§ **Information shown**:
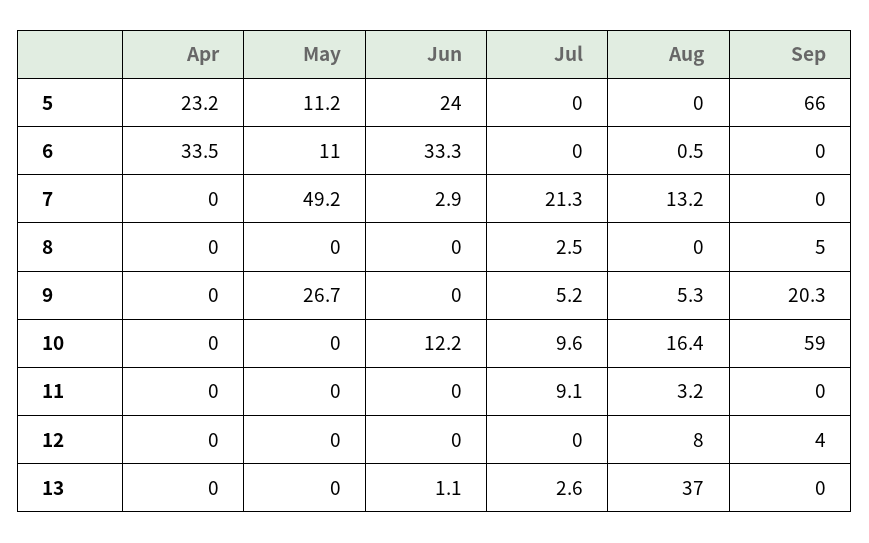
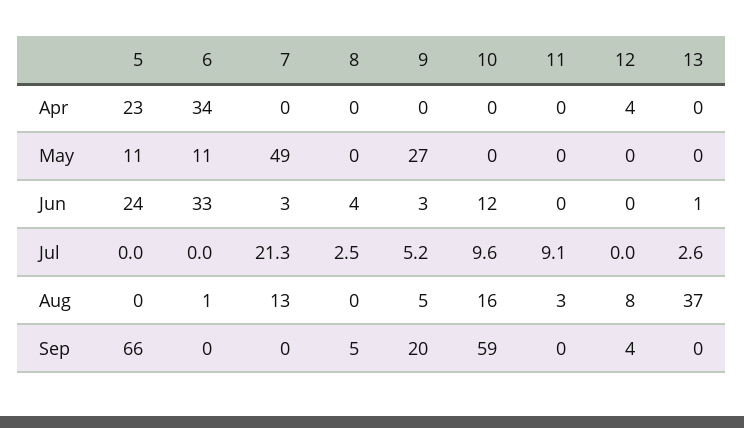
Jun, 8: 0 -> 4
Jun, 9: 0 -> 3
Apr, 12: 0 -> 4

---

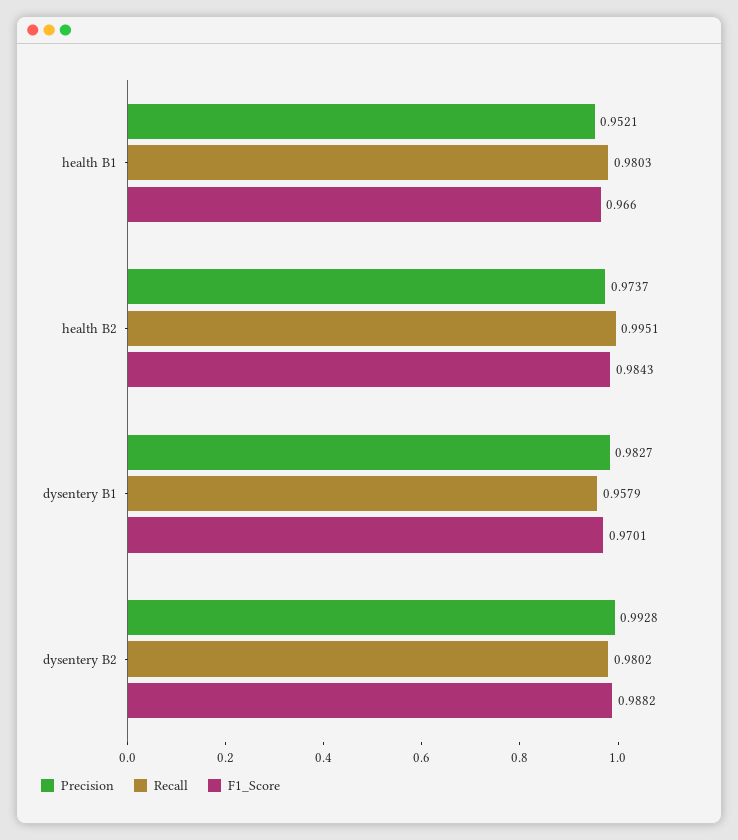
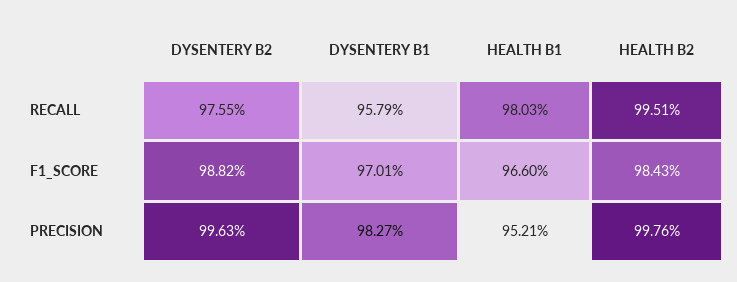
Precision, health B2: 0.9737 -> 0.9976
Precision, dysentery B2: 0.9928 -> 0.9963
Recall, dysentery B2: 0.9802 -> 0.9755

--

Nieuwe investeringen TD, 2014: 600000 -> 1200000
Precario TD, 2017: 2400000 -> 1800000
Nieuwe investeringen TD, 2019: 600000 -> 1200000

§ **Your goal**: Go through the material above and output exactly the lines from the one containing "Precision, health B2: 0.9737 -> 0.9976" through the one containing "Recall, dysentery B2: 0.9802 -> 0.9755".

§ **Exercise result**:
Precision, health B2: 0.9737 -> 0.9976
Precision, dysentery B2: 0.9928 -> 0.9963
Recall, dysentery B2: 0.9802 -> 0.9755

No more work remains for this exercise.